Suppose you are teaching students to identify the main idea in a reading passage, and that the students are reading from a source which they can mark. First, have students read a passage. Then help them discover the main idea. Instruct them to underline or highlight the main idea with a particular color, such as red. Later, whenever you are working on main idea, ask students to identify it with a red underline.
Sometimes a whole sentence is a main idea, but sometimes the main idea is not identified so neatly. Sometimes a phrase can be underlined. Or sometimes the student needs to write the main idea over the title using red ink if it is implied but not stated directly.
Many times all or part of the main idea is repeated in paragraph after paragraph.
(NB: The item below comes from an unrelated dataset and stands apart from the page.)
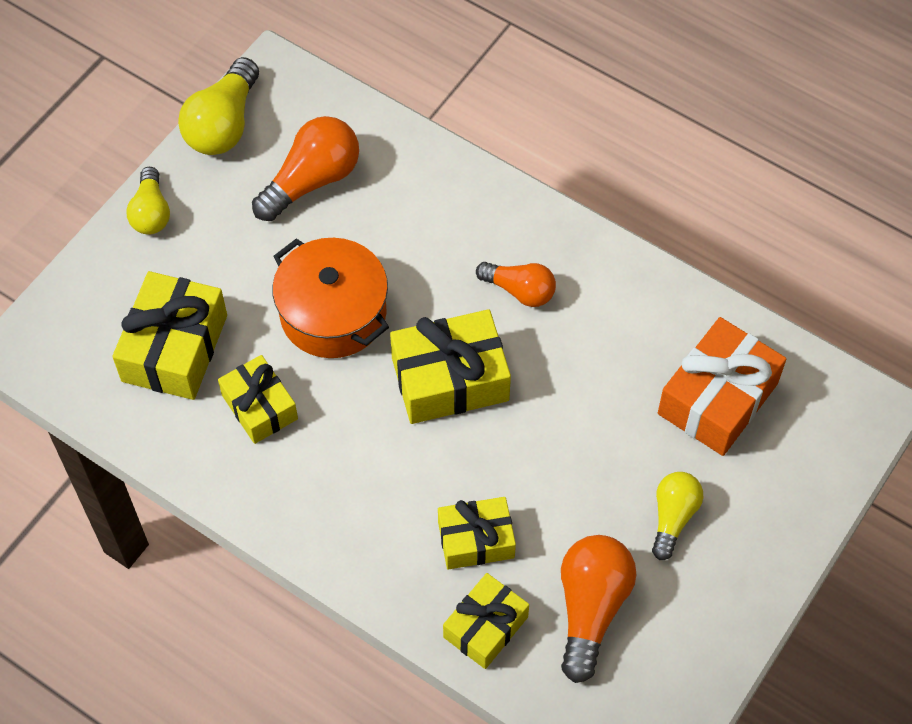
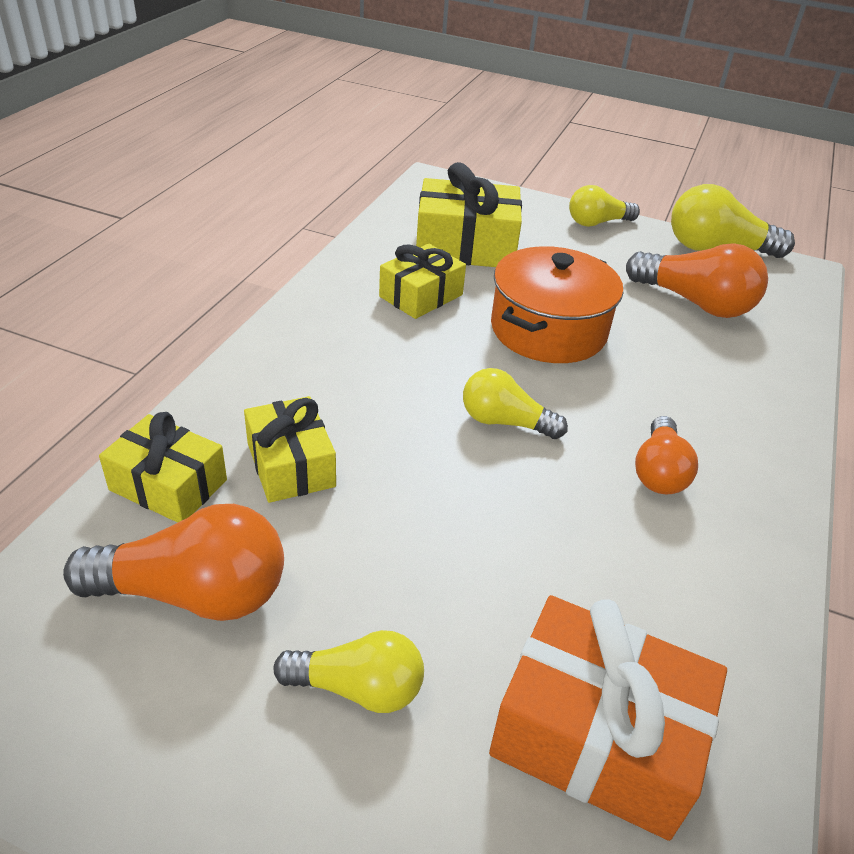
camera: 75 degrees right, 20 degrees down
(450, 379) = (505, 422): yellow gift -> yellow light bulb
Students need to know that the main idea is often repeated, and they need to identify examples of it by underlining those repeats with their red pencils.
What if you are teaching supporting details? A different color—say orange—could be used to underline supporting details. If the main idea in a Cinderella story is that Cinderella wants to go to the ball, then all the details helping her get there should be underlined in orange—the fairy godmother, the pumpkin carriage, the mice footmen, the ball gown and of course the glass slippers. Even the clock striking is an important detail.
Almost every reading test asks for the main idea. Students need practice, lots of practice in all kinds of reading materials, to identify the main ideas and the details which support the main ideas.
If you are consistent with your color choices, students will get used to seeing their reading through the colors they apply. And if you are checking to see if students are identifying correctly, all you need to do is look for the color red or orange or whatever color scheme you decide on. Walking around a classroom, you can easily tell if the students identify correctly, or if they are fooled.
You might be thinking, but students can’t mark textbooks. True. But so many schools today use workbooks in many subjects for each student. Even if the purpose of a particular passage has nothing to do with finding a main idea—a science or math passage, for example—you can still use it to identify main ideas.